Williams, who has served as Huntington’s mayor since 2012, will run as a Democrat in the state’s 3rd Congressional District, which includes 18 counties in the southernmost part of the state.
Williams is the fourth candidate to file for the race. Richard Ojeda of Logan County and Tri-State Transit Authority CEO Paul Davis of Cabell County intend to compete as Democrats, while West Virginia Del. Rupie Phillips of Logan County and Rick Snuffer of Raleigh County will enter the race as Republicans.
Each will vie for the seat set to be vacated by Republican Rep. Evan Jenkins, who is stepping down to make a bid for the United States Senate seat currently held by Democratic Sen. Joe Manchin.
As Huntinton mayor, Williams has taken on a leadership role, particularly during Huntington’s triumph in the America’s Best Communities contest earlier this year. Huntington beat out 350 other communities and was awarded a $3 million grant to be invested in urban development as part of the Huntington Innovation Project.
Williams has also attacked the city’s opioid addiction problem head on, establishing the Mayor’s Office of Drug Control Policy in 2014 to focus on prevention techniques, recovery options and law enforcement efforts to decrease drug trafficking in the area.
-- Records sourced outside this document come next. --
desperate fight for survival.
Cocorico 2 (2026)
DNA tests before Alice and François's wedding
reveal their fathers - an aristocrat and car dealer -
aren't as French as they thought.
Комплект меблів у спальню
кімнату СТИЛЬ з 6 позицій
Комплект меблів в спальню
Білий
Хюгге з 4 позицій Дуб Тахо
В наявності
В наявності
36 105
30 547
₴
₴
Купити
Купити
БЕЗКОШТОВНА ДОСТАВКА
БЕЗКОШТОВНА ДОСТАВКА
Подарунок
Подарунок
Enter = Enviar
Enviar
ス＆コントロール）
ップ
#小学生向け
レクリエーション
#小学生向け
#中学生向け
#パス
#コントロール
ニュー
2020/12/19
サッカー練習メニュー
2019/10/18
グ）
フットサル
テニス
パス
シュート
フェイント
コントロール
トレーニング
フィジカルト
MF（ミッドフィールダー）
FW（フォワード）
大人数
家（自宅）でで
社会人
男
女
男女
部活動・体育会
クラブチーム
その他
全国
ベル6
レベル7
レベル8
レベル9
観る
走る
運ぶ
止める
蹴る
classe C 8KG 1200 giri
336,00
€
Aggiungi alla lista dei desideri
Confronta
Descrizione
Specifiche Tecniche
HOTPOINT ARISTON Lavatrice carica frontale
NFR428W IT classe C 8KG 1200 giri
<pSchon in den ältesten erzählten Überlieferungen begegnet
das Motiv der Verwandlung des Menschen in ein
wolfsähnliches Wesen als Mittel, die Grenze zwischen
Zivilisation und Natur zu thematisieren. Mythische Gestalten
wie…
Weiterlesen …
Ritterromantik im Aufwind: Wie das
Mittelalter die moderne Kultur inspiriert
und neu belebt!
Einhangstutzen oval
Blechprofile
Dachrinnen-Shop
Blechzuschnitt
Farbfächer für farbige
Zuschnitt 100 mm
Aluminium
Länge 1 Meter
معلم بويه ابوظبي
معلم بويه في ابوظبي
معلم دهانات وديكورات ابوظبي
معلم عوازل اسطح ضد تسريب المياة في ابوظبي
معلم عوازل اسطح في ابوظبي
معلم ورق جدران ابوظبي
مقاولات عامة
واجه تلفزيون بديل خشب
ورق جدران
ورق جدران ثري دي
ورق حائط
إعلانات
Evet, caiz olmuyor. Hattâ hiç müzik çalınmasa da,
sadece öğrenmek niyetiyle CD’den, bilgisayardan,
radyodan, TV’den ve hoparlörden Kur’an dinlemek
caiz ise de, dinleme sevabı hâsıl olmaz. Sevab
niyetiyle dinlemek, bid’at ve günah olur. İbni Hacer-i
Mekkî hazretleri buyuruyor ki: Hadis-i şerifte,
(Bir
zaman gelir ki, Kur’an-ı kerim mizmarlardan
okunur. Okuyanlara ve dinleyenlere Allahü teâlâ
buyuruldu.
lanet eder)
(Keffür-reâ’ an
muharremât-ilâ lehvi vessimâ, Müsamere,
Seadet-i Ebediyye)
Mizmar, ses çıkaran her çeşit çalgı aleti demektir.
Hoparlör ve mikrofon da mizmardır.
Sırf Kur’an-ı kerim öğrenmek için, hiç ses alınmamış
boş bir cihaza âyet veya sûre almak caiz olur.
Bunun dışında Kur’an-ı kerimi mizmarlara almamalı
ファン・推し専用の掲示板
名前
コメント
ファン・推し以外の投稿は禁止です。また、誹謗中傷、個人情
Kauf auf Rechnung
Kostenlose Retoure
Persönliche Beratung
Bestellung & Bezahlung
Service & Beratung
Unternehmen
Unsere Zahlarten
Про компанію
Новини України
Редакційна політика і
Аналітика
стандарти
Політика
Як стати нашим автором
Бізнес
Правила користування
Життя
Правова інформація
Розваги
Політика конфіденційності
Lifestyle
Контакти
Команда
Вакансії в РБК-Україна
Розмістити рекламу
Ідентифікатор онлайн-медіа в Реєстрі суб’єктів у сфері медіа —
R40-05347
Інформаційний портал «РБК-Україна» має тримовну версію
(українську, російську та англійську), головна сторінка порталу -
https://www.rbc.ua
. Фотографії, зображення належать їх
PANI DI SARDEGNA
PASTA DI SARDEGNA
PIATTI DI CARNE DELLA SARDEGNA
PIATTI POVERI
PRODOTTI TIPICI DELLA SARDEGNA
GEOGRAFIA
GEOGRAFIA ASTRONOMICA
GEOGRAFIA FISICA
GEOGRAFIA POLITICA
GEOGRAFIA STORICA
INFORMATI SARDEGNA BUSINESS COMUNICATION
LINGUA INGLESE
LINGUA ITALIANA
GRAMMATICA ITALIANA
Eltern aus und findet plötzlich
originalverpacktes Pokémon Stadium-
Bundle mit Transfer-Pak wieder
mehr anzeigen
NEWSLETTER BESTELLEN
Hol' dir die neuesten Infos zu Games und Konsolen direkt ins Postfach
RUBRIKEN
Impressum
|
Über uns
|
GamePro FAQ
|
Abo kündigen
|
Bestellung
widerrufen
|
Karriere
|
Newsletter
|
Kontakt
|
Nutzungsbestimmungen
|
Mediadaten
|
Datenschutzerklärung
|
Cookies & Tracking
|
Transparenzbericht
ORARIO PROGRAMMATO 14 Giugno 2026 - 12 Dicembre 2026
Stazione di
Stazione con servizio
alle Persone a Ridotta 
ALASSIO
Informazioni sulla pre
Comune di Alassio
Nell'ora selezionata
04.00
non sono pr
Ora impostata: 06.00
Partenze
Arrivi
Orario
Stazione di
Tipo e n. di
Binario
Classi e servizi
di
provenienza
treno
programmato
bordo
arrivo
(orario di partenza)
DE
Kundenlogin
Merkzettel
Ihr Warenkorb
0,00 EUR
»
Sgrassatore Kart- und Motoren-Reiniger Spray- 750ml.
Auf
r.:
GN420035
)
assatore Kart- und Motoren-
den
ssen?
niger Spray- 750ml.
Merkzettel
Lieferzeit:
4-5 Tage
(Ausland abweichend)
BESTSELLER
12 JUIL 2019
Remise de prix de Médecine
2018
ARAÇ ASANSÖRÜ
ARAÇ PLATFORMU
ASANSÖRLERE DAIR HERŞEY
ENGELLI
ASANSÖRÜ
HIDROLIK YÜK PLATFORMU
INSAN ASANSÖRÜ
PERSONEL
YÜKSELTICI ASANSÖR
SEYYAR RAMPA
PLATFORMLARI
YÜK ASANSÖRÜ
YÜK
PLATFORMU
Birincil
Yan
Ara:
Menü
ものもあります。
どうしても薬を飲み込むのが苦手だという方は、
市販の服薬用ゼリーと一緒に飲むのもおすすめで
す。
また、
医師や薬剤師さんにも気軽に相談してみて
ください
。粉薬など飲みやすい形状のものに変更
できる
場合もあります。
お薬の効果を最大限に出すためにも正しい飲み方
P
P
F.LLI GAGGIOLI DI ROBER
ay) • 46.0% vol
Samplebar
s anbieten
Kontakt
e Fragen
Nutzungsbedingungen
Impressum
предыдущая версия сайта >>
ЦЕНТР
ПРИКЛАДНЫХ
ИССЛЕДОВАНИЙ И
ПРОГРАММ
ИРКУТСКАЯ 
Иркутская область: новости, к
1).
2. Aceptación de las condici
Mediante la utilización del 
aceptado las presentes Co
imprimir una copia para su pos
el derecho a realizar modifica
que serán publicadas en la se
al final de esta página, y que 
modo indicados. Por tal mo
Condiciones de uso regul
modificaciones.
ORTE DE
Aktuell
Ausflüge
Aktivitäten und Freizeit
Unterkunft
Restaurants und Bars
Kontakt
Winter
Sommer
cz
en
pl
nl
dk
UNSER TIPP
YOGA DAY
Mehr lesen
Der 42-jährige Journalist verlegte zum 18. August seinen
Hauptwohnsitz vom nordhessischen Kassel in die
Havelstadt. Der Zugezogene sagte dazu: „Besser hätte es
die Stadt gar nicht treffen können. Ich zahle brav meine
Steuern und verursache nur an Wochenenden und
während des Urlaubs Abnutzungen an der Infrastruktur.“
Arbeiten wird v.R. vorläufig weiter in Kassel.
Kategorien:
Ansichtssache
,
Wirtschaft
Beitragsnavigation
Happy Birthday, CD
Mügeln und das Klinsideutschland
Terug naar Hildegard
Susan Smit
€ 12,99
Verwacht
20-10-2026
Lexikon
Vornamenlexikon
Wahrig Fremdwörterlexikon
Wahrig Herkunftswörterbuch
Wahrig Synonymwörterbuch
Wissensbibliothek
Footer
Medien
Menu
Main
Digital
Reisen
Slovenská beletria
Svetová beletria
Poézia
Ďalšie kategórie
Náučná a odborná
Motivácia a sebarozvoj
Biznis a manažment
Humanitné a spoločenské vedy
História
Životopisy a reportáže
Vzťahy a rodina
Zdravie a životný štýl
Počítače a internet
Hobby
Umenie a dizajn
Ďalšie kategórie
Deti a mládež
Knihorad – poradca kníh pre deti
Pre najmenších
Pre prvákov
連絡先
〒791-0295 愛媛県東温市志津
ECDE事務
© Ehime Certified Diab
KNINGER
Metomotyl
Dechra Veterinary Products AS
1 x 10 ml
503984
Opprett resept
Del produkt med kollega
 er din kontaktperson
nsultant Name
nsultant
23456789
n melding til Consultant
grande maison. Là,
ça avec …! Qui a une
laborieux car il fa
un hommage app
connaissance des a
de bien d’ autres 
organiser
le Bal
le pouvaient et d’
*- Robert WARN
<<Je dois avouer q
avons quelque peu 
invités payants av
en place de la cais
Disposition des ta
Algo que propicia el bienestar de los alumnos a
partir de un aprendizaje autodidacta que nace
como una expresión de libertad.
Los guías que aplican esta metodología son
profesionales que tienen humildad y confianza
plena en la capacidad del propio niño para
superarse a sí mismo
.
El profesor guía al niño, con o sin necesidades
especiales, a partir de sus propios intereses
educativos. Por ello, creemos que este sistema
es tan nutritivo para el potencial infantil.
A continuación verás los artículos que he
Last year, Williams was named to a joint task force by the National League of Cities and the National Association of Counties to combat opioid addiction throughout the nation.
With his candidacy, Williams said he is hoping to bring the same level of comradary he feels he has brought to Huntington to the 3rd District and to the state as a whole.
“I want to bring that mindset and that vision to every community in the 3rd District and throughout West Virginia,” Williams said.
The mayor said in the release announcing his candidacy that “Congress is broken,” citing politicians “who care more about their political party than about what’s best for our people” as the chief reason.
“America can’t afford that approach any longer,” Williams said. “West Virginia certainly can’t.”